Can't scrape all the company names from a webpage

UPDATE 01-04-2021

After reviewing the "fine print" in the Algolia API documentation, I discovered that the paginationLimitedTo parameter CANNOT BE USED in a query. This parameter can only be used during indexing by the data's owner.

It seems that you can use the query and offset this way:

payload = {"requests":[{"indexName":"YCCompany_production",
                        "params": "query=&offset=1000&length=500&facets=%5B%22top100%22%2C%22isHiring%22%2C%22nonprofit"
                                 "%22%2C%22batch%22%2C%22industries%22%2C%22subindustry%22%2C%22status%22%2C%22regions%22%5D&tagFilters="}]}

Unfortunately, the paginationLimitedTo index set by the customer will not let you retrieve more than 1000 records via the API.

"hits": [],
    "nbHits": 2432,
    "offset": 1000,
    "length": 500,
    "message": "you can only fetch the 1000 hits for this query. You can extend the number of hits returned via the paginationLimitedTo index parameter or use the browse method. You can read our FAQ for more details about browsing: https://www.algolia.com/doc/faq/index-configuration/how-can-i-retrieve-all-the-records-in-my-index",

The browsing bypass method mentioned requires an ApplicationID and the AdminAPIKey


ORIGINAL POST

Based on the Algolia API documentation there is a query hit limit of 1000.
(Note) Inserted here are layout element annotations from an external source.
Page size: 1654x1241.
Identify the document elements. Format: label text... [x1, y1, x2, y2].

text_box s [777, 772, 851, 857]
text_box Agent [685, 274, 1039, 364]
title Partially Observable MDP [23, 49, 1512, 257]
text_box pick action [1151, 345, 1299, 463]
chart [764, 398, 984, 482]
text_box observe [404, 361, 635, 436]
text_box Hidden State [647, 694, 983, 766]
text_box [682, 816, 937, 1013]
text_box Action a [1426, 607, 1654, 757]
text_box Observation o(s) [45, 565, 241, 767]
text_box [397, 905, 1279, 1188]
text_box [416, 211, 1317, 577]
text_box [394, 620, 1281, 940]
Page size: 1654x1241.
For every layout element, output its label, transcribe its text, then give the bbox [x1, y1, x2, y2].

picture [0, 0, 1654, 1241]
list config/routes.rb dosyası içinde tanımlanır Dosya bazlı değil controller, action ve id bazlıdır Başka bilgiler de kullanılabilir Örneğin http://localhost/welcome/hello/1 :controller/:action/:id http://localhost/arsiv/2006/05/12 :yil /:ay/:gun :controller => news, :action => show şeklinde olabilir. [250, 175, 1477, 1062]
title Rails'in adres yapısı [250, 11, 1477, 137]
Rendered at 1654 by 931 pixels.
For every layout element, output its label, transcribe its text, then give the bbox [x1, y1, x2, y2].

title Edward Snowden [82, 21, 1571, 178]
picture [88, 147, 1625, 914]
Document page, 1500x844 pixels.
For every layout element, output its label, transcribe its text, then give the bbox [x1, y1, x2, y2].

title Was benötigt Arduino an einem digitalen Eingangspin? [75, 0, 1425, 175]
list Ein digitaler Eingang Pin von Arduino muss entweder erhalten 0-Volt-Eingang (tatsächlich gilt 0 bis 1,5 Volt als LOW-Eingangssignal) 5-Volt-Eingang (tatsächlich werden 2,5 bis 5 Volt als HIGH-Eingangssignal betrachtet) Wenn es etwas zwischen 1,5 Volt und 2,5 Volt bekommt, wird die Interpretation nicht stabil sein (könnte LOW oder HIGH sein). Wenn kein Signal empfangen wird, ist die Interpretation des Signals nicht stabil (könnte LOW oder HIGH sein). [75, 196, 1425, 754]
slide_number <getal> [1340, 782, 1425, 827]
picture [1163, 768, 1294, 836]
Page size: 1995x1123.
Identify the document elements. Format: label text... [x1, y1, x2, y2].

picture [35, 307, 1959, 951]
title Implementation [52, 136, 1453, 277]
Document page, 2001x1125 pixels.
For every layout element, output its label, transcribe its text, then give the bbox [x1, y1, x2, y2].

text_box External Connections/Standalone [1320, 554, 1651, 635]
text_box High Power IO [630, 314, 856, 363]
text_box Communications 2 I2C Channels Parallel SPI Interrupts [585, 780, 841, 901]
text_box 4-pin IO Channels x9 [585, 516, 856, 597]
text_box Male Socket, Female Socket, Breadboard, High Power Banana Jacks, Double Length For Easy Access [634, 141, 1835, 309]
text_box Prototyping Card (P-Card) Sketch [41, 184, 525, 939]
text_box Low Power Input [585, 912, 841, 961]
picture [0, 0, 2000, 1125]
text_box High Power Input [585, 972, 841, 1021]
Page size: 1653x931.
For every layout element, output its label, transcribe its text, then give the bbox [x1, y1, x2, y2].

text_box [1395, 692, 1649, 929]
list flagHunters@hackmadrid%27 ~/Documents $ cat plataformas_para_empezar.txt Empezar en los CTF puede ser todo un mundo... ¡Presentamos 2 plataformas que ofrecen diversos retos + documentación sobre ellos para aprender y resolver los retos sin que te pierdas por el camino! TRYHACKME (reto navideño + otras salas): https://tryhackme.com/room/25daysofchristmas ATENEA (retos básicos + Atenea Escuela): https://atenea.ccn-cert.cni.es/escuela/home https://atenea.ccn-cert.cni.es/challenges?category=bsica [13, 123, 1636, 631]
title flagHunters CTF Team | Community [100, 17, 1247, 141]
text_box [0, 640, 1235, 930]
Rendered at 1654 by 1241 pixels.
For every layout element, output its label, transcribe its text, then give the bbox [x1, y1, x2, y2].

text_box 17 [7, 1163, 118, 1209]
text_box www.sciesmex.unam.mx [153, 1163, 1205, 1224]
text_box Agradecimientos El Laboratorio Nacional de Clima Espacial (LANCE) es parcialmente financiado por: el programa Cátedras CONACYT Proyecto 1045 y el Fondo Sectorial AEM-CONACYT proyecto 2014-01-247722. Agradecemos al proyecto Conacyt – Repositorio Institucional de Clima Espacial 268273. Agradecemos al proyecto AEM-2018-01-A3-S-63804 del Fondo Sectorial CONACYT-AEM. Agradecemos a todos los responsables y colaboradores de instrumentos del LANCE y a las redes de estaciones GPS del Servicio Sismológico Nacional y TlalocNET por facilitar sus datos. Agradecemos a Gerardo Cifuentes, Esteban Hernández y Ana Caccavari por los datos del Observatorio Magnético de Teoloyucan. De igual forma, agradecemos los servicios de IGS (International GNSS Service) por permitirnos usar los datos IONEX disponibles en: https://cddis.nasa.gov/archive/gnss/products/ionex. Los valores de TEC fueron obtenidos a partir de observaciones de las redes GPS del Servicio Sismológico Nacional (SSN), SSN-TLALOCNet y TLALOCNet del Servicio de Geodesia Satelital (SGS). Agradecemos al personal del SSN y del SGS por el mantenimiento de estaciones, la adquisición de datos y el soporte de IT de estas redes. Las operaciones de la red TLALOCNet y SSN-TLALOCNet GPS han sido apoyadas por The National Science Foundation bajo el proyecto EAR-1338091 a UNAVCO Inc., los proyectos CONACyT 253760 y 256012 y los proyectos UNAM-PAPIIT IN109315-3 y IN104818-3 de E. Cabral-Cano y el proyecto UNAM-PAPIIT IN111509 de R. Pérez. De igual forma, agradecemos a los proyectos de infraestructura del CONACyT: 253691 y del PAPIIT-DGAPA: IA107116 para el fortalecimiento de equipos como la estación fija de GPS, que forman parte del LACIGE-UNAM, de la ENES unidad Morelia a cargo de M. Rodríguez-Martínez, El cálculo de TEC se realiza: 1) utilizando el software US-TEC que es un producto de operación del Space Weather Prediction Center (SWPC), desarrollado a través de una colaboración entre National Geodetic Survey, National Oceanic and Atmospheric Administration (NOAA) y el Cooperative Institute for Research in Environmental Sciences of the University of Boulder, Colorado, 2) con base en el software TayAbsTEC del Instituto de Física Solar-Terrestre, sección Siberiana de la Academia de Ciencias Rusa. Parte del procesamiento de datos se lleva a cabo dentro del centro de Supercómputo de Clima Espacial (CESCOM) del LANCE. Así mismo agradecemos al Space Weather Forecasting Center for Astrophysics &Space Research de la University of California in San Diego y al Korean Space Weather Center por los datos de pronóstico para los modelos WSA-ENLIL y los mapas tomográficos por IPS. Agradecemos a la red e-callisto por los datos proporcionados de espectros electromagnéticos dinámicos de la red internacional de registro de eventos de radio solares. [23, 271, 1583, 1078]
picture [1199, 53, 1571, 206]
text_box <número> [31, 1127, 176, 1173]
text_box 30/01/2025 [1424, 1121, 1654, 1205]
The documentation lists several ways to override or bypass this limit.

Part of the API is paginationLimitedTo, which by default is set to 1000 for performance and "scraping protection."

The syntax is:

'paginationLimitedTo': number_of_records

Another method mentioned in the documentation is setting the parameters offset and length.

offset lets you specify the starting hit (or record)

length sets the number of records returned

You could use these parameters to walk the records, thus potentially not impacting your scraping performance.

For instance you could scrape in blocks of 500.

  • records 1-500 (offset=0 and length=500)
  • records 501-1001 (offset=500 and length=500)
  • records 1002-1502 (offset=1001 and length=500)
  • etc...

or

  • records 1-500 (offset=0 and length=500)
  • records 500-1000 (offset=499 and length=500)
  • records 1000-1500 (offset=999 and length=500)
  • etc...

The latter one would produces a few duplicates, which could be easily removed when adding them to your in-memory storage (list, dictionary, dataframe).

----------------------------------------
My system information
----------------------------------------
Platform:    macOS
Python:      3.8.0
Requests:    2.25.1
----------------------------------------

As a workaround you can simulate search using alphabet as a search pattern. Using code below you will get all 2431 companies as dictionary with ID as a key and full company data dictionary as a value.

import requests
import string

params = {
    'x-algolia-agent': 'Algolia for JavaScript (3.35.1); Browser; JS Helper (3.1.0)',
    'x-algolia-application-id': '45BWZJ1SGC',
    'x-algolia-api-key': 'NDYzYmNmMTRjYzU4MDE0ZWY0MTVmMTNiYzcwYzMyODFlMjQxMWI5YmZkMjEwMDAxMzE0OTZhZGZkNDNkYWZjMHJl'
                         'c3RyaWN0SW5kaWNlcz0lNUIlMjJZQ0NvbXBhbnlfcHJvZHVjdGlvbiUyMiU1RCZ0YWdGaWx0ZXJzPSU1QiUyMiUy'
                         'MiU1RCZhbmFseXRpY3NUYWdzPSU1QiUyMnljZGMlMjIlNUQ='
}

url = 'https://45bwzj1sgc-dsn.algolia.net/1/indexes/*/queries'
result = dict()
for letter in string.ascii_lowercase:
    print(letter)

    payload = {
        "requests": [{
            "indexName": "YCCompany_production",
            "params": "hitsPerPage=1000&query=" + letter + "&page=0&facets=%5B%22top100%22%2C%22isHiring%22%2C%22nonprofit%22%2C%22batch%22%2C%22industries%22%2C%22subindustry%22%2C%22status%22%2C%22regions%22%5D&tagFilters="
        }]
    }

    r = requests.post(url, params=params, json=payload)
    result.update({h['id']: h for h in r.json()['results'][0]['hits']})

print(len(result))

Try an explicit limit value in the payload to override the API default. For instance, insert limit=2500 into your request string.